Protected area in South Australia

Moorunde Wildlife Reserve is a private protected area located in South Australia near the Murray River, between Blanchetown and Swan Reach.

==History==

In 1967, wombat enthusiasts Jack and Peg Conquest of Adelaide approached members of the Natural History Society of South Australia (NHSSA), keen to establish a sanctuary for hairy nosed wombats. The Natural History Society was a society that aimed to promote the native flora and fauna of South Australia. Together, the Conquests and the NHSSA raised funds to acquire a section of Portee Station for the purpose of establishing a sanctuary for the southern hairy nosed wombat. The appeal was the first environmental appeal in the state, and sufficient funds were raised to purchase two parcels of land totalling 2020 hectares. The Society named the Moorunde Wildlife Reserve after the name Edward Eyre used for a local magistrate outpost. Disagreements over the Conquests' plan to run safari tours and the Society's preference for protecting wombat habitat as a priority saw the Conquests remove their support for the project.

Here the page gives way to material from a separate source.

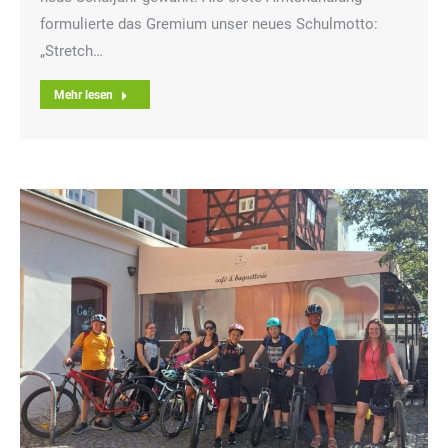
formulierte das Gremium unser neues Schulmotto:
„Stretch…
Mehr lesen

The society obtained contiguous sections of Portee, known as the 12-mile plain, in 2008, increasing the size of the property to 6950 hectares.

==Protected area status==
As of 2014, land that forms the Moorunde Wildlife Reserve is subject to three native vegetation heritage agreements created in 2008 under the Native Vegetation Act 1991 (SA) where its owner, the Natural History Society of South Australia, has agreed to protect the property’s native vegetation in perpetuity. It is classified as an IUCN Category III protected area.